**CONSIGNES:**
#1 Répondez aux questions suivantes sur l'extrait juridique consacré aux clauses attributives de juridiction.
(a) À quelle date l'Union européenne a-t-elle ratifié la convention de La Haye du 30 juin 2005 ?
(b) Quel article du Code civil la cour d'appel de Paris refuse-t-elle de qualifier de loi de police ?
(c) Quelle décision l'arrêt de la cour d'appel de Paris du 20 janvier 2023 confirme-t-il ?
#2 Reprenez la rédaction de l'extrait juridique sur les clauses attributives de juridiction en le prolongeant au-delà de sa dernière phrase.

La convention de La Haye du 30 juin 2005 sur les accords d'élection de for (ci-après la Convention ») a donc vocation à s'appliquer à cette clause, dès lors que cette convention a été ratifiée : - le 15 juin 2015 par l'Union Européenne, pour le compte des Etats-membres, à l'exception du Danemark, suite à la décision 2014/887/UE - par le Royaume-Uni le 1er avril 2019, avec effet à compter de sa sortie effective de l'Union Européenne - par le Danemark, en 2019. CA Pau (2e ch. sect. 1), 19 janvier 2023 : RG n° 22/00261 ; arrêt n° 23/221 ; Cerclab n° 10048 ; précité.
Loi de police. L’art. 9.2 du règlement (CE) n°593/2008 du 17 juin 2008 sur la loi applicable aux obligations contractuelles (Rome I) énonce que « les dispositions [du règlement] ne pourront porter atteinte à l'application des lois de police du juge saisi » ; « une loi de police est une disposition impérative dont le respect est jugé crucial par un État membre pour la sauvegarde de ses intérêts publics, tels que son organisation politique, sociale ou économique, au point d'en exiger l'application à toute situation entrant dans son champ d'application, quelle que soit par ailleurs la loi applicable au contrat d'après le présent règlement » ; en droit, il ne s'évince pas des termes généraux de l'art. 1171 C. civ., la vocation de ce texte à protéger spécialement les intérêts publics de l'Etat sur un champ d'application déterminé, de sorte que cette disposition ne peut être qualifiée de loi de police au sens de l'article 9.1 du règlement (CE) n°593/2008 du 17 juin 2008. CA Paris (pôle 5 ch. 11), 20 janvier 2023 : RG n° 22/13154 ; Cerclab n° 10061 (action en responsabilité de la titulaire d’un compte Instagram en raison de détournement de contenus et de rupture de son compte ; points n° 21 à 26 ; l’arrêt note aussi au point n° 35, « surabondamment », que le règlement (UE) 2022/1925 du 14 septembre 2022 ne prévoit pas de dérogation ou d'aménagement des règles de prorogation de compétence ou de clause attributive de juridiction telles qu'elles sont régies par les règlements (CE) n°593/2008 du 17 juin 2008 et n°1215/2012 du 12 décembre 2012), confirmant TJ Paris (JME), 7 juillet 2022 : Dnd.

**JEU DE DONNÉES:**
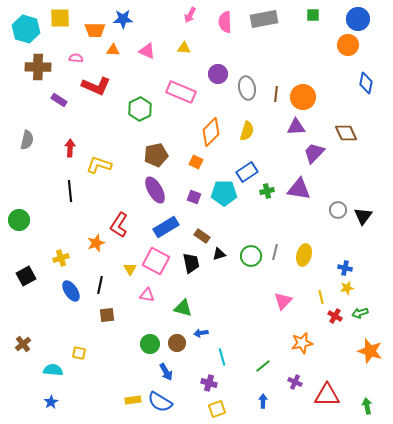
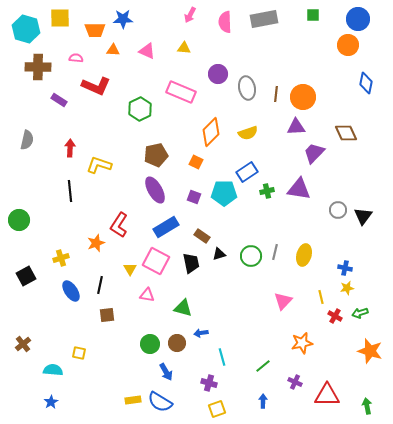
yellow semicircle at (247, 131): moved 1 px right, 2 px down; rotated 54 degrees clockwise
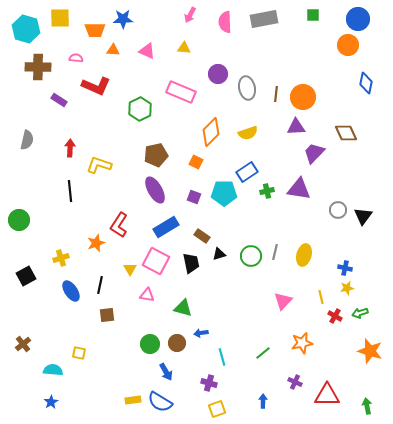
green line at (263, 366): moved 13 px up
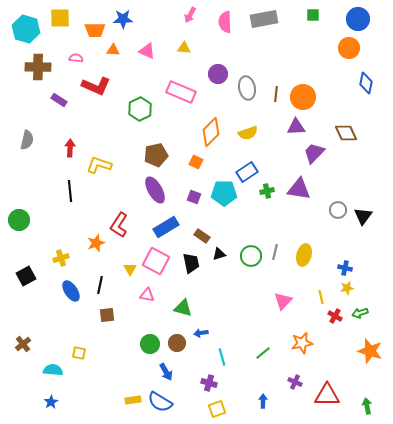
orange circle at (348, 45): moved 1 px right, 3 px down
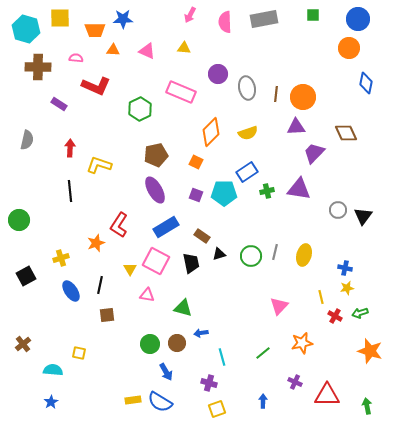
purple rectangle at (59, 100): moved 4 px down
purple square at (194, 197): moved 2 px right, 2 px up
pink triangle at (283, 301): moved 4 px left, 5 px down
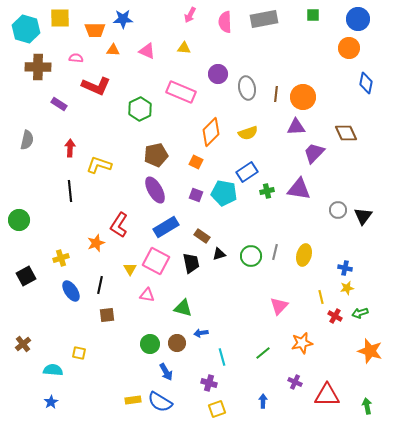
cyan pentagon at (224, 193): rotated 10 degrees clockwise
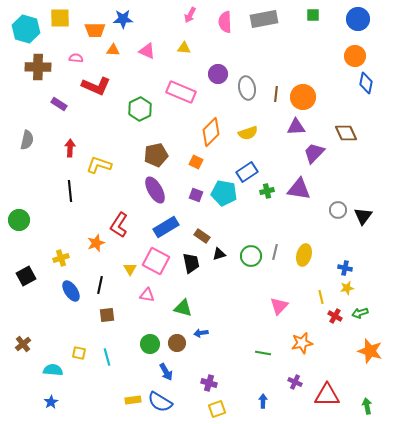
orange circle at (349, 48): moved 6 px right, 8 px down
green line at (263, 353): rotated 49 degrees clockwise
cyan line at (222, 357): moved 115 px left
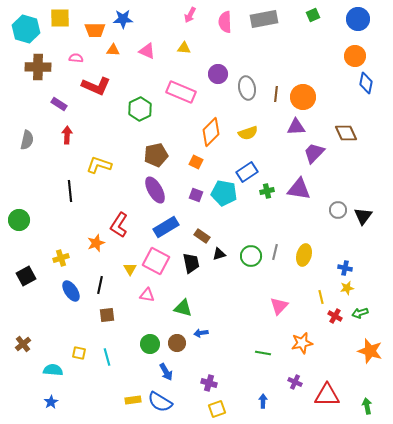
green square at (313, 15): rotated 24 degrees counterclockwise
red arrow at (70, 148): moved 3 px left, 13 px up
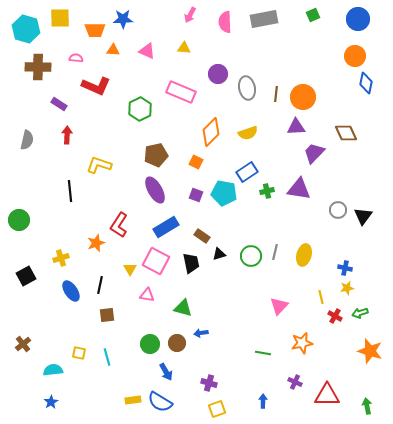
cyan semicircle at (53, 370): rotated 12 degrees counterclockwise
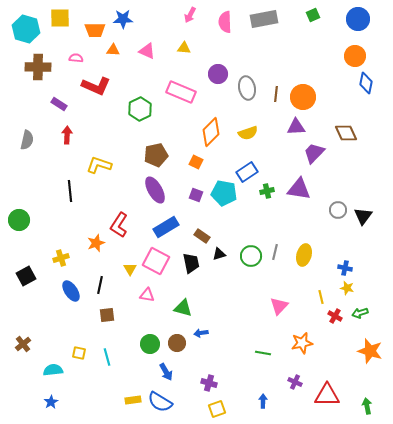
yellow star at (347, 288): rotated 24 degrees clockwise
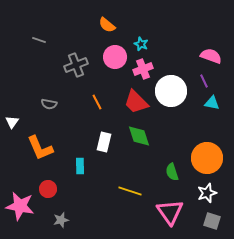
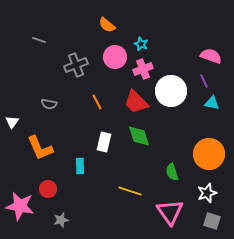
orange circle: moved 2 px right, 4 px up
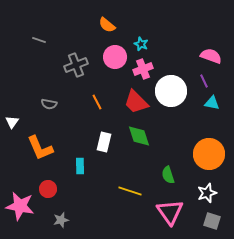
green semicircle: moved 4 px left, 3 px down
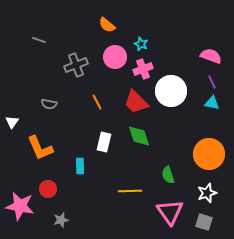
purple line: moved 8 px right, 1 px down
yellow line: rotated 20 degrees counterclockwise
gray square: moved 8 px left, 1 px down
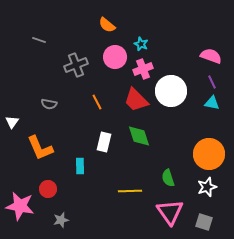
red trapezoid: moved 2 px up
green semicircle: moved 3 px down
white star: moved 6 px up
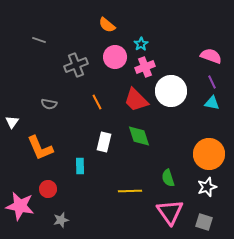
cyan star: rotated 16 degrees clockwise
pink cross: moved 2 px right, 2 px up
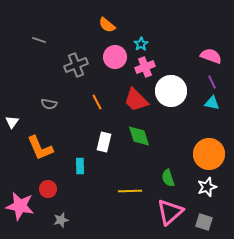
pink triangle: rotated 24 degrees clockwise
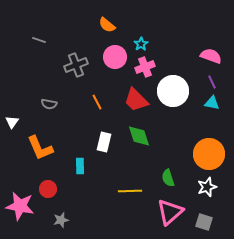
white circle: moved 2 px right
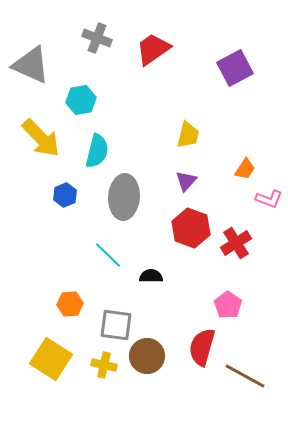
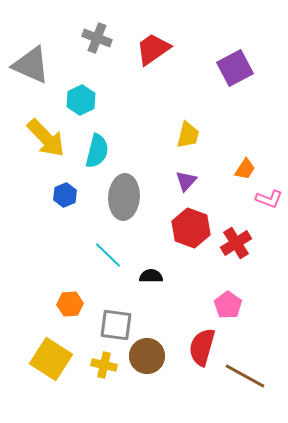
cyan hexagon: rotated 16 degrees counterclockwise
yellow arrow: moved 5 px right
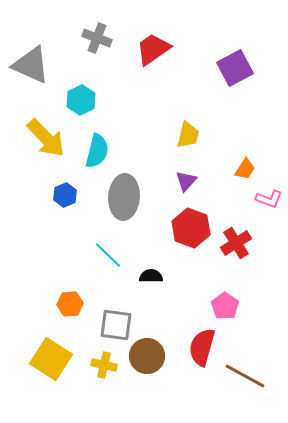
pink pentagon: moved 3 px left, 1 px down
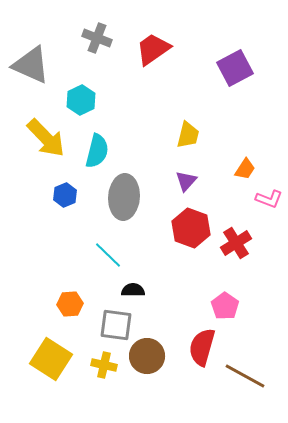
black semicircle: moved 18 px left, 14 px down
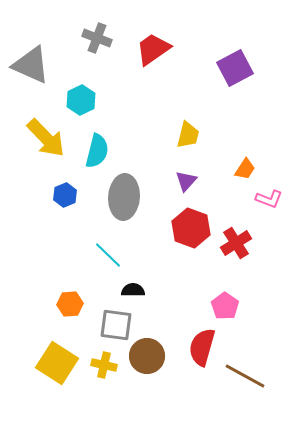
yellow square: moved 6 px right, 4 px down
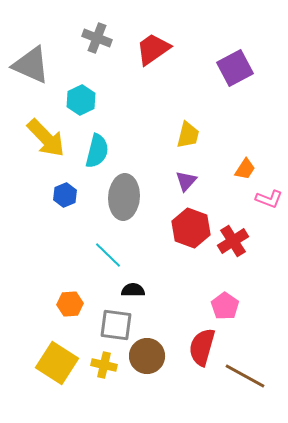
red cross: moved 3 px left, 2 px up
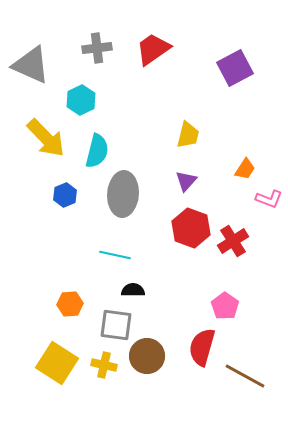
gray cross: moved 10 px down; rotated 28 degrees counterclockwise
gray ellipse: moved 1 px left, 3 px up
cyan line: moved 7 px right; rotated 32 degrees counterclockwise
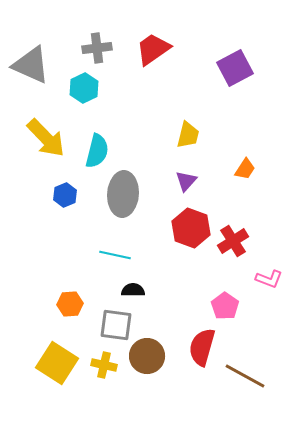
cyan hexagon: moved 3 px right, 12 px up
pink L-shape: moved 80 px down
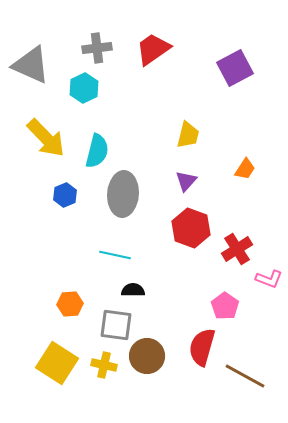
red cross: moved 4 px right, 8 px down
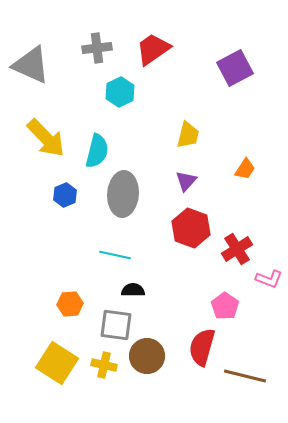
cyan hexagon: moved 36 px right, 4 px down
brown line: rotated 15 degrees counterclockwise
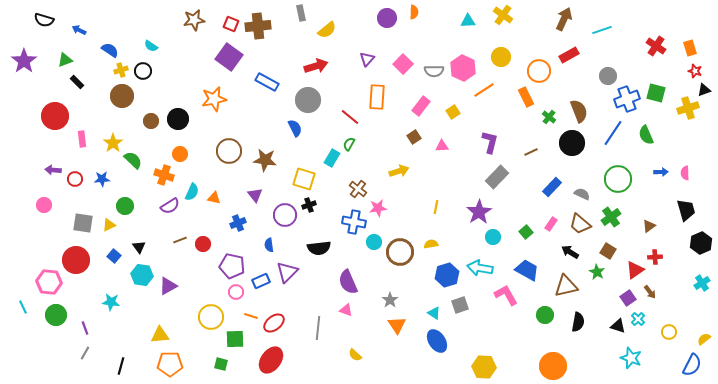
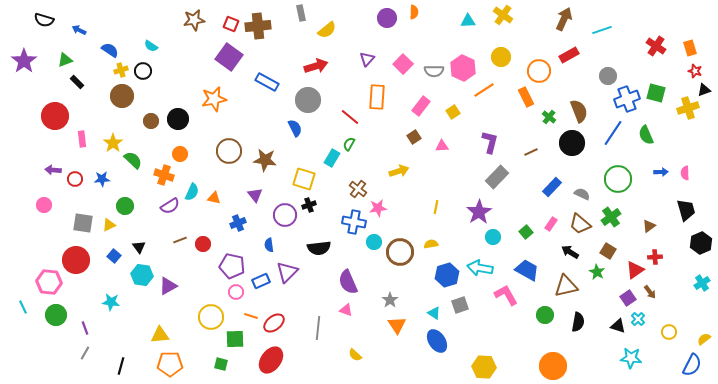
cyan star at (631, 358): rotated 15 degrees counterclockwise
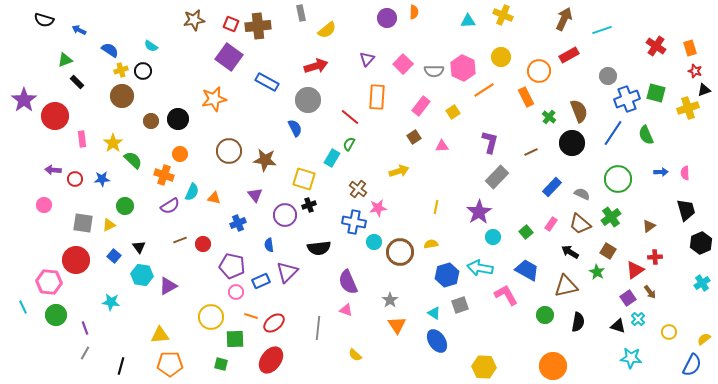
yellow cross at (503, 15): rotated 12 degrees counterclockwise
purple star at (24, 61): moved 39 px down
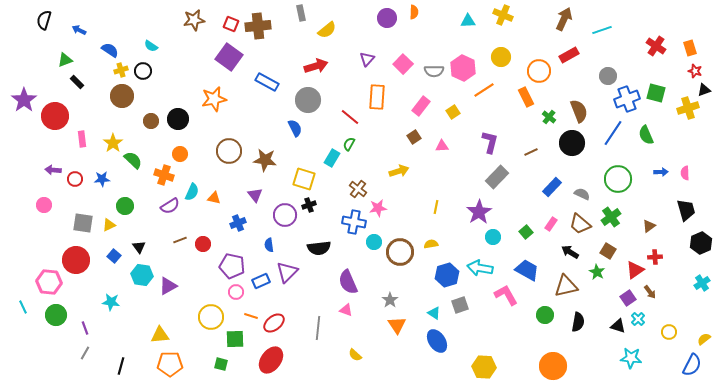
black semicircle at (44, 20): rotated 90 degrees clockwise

**RÉPONSES ATTENDUES:**
#1
(a) Le 15 juin 2015.
(b) L'article 1171 du Code civil.
(c) Celle du TJ Paris (JME) du 7 juillet 2022.

#2
Validité de la clause attributive. Application de la clause attributive de juridiction aux juridictions irlandaises, après refus de qualifier l’art. 1171 C. civ. de loi de police, la preuve qu’une telle clause créerait une disproportion avec l'un ou l'autre des obligations ou des droits réciproques des parties au contrat n’étant pas rapportée (point n° 22), pas plus que celle de sa nullité au regard du droit irlandais. CA Paris (pôle 5 ch. 11), 20 janvier 2023 : RG n° 22/13154 ; Cerclab n° 10061 ; précité.
L'article 6 a) de la convention de La Haye du 30 juin 2005 précise que tout tribunal d'un Etat contractant autre que celui du tribunal élu sursoit à statuer ou se dessaisit lorsqu'il est saisi d'un litige auquel un accord exclusif d'élection de for s'applique, sauf si l'accord est nul en vertu du droit de l'Etat du tribunal élu ; la nullité de la clause d'élection de for, à laquelle doit être assimilée toute autre sanction de droit interne ayant pour effet de priver la clause de tout effet légal, doit donc, en l'espèce, être examinée selon les règles du droit anglais, la société ayant conclu à la compétence du juge anglais ; dès lors, le moyen tiré du caractère réputé non-écrit de la clause attributive de compétence litigieuse, fondé sur les dispositions du droit interne français de l'art. 1171 C. civ., sanctionnant les clauses insérées dans un contrat d'adhésion créant un déséquilibre significatif entre les droits et obligations des parties, n'est donc pas opérant. CA Pau (2e ch. sect. 1), 19 janvier 2023 : RG n° 22/00261 ; arrêt n° 23/221 ; Cerclab n° 10048, sur appel de T. com. Bayonne (pdt), 13 janvier 2022 : Dnd.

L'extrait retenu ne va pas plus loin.